Is WHOIS going to go away?

Rubens Kuhl rubensk at gmail.com
Wed Apr 18 20:56:21 UTC 2018


On Wed, Apr 18, 2018 at 5:51 PM, Florian Weimer <fw at deneb.enyo.de> wrote:

> * Filip Hruska:
>
> > On 04/14/2018 07:29 PM, Florian Weimer wrote:
> >> * Filip Hruska:
> >>
> >>> EURID (.eu) WHOIS already works on a basis that no information about
> the
> >>> registrant is available via standard WHOIS.
> >>> In order to get any useful information you have to go to
> >>> https://whois.eurid.eu and make a request there.
> >>>
> >>> Seems like a reasonable solution.
> >> Why?  How does the protocol matter?
> >>
> >> Either you may publish individual personal information for use by the
> >> general public, or you may not.  Adding a 4 to the port number doesn't
> >> change that.
> >>
> >
> > The EURID webwhois cannot be scraped, there are anti-bot measures in
> > place (captcha, throttling, all information displayed in images).
> > Scraping WHOIS systems for thousands domains at once using the WHOIS
> > protocol is easy though.

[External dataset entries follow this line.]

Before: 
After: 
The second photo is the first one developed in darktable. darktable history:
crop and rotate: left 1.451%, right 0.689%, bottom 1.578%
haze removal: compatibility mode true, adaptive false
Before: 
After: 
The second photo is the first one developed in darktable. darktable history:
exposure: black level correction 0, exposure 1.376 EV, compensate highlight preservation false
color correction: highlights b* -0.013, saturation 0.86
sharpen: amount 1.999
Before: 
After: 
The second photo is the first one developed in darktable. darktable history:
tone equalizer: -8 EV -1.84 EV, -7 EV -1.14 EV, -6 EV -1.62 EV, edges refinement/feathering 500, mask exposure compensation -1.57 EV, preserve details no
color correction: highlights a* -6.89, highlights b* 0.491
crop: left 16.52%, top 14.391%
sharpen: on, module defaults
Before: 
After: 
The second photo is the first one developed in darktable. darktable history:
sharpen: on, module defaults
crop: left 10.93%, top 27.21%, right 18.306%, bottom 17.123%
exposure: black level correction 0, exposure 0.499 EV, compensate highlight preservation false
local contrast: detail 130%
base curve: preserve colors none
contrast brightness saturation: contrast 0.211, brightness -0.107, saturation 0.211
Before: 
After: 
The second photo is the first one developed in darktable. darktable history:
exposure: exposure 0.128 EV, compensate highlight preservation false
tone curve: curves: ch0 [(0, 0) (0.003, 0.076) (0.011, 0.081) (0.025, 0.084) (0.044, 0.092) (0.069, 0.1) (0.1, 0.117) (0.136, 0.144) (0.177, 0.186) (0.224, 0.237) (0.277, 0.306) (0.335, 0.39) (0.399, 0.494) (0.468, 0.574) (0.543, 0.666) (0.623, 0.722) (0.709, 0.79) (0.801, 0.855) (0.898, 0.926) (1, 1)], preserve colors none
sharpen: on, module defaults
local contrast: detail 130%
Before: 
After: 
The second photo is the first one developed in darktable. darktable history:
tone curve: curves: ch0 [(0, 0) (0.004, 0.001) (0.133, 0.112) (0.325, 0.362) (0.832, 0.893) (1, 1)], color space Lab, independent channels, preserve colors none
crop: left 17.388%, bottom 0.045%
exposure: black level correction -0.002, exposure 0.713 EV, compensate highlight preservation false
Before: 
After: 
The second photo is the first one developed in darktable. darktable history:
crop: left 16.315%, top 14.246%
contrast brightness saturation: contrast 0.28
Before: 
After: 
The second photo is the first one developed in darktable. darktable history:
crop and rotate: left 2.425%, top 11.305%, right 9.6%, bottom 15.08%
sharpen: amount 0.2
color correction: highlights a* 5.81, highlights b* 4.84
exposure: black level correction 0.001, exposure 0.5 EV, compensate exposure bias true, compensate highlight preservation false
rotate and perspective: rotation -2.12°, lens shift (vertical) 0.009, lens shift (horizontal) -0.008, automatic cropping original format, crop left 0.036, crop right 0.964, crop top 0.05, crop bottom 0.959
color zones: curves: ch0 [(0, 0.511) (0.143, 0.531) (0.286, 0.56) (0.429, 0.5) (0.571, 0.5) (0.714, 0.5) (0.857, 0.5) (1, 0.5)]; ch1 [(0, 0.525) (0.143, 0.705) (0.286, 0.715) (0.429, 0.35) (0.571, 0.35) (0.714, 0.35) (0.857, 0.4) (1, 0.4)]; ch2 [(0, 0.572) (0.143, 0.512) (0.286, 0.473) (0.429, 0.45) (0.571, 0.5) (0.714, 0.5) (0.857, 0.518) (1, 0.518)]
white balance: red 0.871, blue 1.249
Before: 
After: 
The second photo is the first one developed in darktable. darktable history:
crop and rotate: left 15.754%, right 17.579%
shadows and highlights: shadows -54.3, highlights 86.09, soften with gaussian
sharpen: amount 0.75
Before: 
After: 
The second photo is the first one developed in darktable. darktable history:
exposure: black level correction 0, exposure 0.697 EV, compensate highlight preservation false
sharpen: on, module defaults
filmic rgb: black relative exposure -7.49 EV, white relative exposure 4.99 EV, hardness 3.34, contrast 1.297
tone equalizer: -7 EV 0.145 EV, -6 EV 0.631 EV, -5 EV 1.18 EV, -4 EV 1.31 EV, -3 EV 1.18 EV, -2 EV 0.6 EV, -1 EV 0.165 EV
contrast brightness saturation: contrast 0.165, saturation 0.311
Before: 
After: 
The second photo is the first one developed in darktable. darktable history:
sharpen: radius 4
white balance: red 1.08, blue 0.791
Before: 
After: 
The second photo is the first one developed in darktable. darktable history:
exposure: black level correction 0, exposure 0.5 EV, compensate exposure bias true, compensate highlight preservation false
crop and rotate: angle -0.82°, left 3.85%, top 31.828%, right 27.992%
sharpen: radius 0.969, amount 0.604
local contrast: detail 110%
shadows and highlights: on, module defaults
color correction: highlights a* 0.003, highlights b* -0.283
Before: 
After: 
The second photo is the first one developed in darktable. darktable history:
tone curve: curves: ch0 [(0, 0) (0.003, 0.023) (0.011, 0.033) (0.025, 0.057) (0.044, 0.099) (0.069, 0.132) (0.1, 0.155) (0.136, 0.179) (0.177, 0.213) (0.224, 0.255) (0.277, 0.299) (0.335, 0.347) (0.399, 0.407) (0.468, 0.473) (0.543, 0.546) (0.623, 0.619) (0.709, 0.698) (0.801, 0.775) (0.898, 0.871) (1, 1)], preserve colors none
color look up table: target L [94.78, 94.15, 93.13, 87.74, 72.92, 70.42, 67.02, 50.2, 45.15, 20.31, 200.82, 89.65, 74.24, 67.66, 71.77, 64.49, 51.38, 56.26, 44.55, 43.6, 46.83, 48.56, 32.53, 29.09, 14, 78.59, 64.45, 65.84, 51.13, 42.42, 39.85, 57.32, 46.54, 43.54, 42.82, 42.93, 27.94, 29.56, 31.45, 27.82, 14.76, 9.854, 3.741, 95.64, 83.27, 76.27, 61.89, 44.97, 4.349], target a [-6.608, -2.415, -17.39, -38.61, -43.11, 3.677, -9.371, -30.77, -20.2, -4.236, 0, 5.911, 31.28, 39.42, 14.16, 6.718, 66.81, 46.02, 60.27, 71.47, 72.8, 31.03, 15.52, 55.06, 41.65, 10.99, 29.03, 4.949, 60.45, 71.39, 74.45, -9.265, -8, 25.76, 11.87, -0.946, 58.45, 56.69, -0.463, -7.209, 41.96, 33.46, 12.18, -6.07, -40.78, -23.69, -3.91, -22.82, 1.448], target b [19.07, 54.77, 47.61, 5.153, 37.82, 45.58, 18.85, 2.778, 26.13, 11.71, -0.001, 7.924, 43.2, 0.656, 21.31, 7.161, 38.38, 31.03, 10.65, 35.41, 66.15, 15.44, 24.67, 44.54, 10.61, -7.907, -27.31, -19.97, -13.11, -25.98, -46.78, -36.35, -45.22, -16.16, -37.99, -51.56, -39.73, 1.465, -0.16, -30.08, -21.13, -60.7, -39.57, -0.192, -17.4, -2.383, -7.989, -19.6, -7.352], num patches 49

There are "WHOIS History" sites which scrape
> > all domains and then publish the data along with the date of retrieval.
> >
> > GDPR contains this in relation to the right to erasure:
> >
> >  1. Where the controller has made the personal data public and is
> >     obliged pursuant to paragraph 1 to erase the personal data, *the
> >     controller, taking account of available technology and the cost of
> >     implementation, shall take reasonable steps, including technical
> >     measures, to inform controllers which are processing the personal
> >     data that the data subject has requested the erasure* by such
> >     controllers of any links to, or*copy or replication of, those
> >     personal data*.
>
> Wouldn't that require a channel to the recipient of WHOIS data, so
> that the controller can notify those who have accessed it once erasure
> is requested?
>
> A simple webform doesn't achieve that because it's not much different
> from the way traditional WHOIS works.
>

A simple webform doesn't provide the personal data, just relay a message.
Anyways, I heard registrars mentioning a double form where the e-mail
address of the party sending the message to the domain owner is first
confirmed before relaying the message.
That would provide accountability for who sent what, if the message turns
out to be harassment, threatening or alike.